◆ 掲載本文
····················
ESRとはEquivalent Series Resistance(等価直列抵抗)のこと。実物としての電解コンデンサはキャパシタンス(容量)以外に、どうしても電極、電解液、誘電体などの抵抗成分を含む。とくに、電解コンデンサの寿命を数千時間しかメーカーが保証しない製品がほとんど。24時間運用するサーバでは、電解コンデンサの搭載は好ましくない。1年間の運営だけで8760時間にのぼるから。温度が10度下がれば、電解コンデンサの寿命は倍に伸びるとかいわれるが、メーカーはそう保証して出荷したわけではない。電解コンデンサの寿命が短い理由は電解液が時間とともに蒸散して劣化し、抵抗成分(すなわちESR)が増大するといわれている。

したがって、理想的なコンデンサはESR値はゼロだが、現実の電解コンデンサはESR値はゼロではない。また、コンデンサが不良になるとESRが高くなることが多く、ESRが高いコンデンサを含む電子回路は、動作が不安定になったり、異常発振や誤動作などを起こしたりすることが多い。さらに、電解コンデンサにリプル電流が流れるとESRで損失が発生し、異常発熱によってコンデンサの劣化が早まる。
····················
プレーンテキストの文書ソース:
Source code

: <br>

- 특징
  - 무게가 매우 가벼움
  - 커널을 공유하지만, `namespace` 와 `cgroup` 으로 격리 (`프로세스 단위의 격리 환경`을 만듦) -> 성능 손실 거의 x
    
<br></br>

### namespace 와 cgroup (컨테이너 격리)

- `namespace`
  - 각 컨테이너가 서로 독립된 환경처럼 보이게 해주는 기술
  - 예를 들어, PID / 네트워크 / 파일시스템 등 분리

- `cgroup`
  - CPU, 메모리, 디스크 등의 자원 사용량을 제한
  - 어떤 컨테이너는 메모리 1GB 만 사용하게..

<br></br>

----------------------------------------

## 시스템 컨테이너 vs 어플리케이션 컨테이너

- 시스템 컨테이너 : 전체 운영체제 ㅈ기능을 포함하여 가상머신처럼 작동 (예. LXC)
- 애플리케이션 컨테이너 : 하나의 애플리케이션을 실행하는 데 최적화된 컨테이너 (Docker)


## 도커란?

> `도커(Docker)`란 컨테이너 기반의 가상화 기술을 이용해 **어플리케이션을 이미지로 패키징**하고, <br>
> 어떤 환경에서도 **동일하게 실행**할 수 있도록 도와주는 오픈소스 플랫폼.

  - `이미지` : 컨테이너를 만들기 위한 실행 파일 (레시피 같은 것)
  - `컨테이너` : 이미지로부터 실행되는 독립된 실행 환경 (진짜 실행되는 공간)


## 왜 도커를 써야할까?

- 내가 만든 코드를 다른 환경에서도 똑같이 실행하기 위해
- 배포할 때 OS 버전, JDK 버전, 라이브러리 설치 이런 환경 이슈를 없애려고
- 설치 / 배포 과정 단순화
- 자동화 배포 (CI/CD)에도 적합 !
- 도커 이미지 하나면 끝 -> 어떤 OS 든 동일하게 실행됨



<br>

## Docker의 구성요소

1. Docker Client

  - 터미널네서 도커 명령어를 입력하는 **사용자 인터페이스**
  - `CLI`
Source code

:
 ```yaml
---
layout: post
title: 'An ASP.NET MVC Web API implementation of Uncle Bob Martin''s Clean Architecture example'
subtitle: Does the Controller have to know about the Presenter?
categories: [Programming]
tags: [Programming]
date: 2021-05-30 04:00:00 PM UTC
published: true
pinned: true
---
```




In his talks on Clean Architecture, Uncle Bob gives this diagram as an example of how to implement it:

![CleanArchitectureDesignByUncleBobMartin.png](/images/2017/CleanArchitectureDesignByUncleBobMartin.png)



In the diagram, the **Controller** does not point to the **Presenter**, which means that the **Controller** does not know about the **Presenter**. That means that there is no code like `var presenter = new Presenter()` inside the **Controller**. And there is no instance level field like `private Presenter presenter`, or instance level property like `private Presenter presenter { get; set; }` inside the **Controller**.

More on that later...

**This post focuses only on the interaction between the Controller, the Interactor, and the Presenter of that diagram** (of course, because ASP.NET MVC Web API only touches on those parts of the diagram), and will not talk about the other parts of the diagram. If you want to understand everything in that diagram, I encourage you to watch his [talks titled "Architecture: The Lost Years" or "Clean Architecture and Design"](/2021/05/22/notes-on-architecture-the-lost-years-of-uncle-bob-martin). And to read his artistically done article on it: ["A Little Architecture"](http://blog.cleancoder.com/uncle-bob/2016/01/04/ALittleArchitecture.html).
····················
◆ 課題内容
上に掲げたESRに関する本文を2文で要約せよ。

◆ 回答
ESR(等価直列抵抗)は、電解コンデンサが電極、電解液、誘電体などに含む抵抗成分である。電解液が時間とともに蒸散して劣化するとESRが増大するといわれ、ESRが高いコンデンサを含む回路は動作が不安定になったり誤動作を起こしたりすることが多い。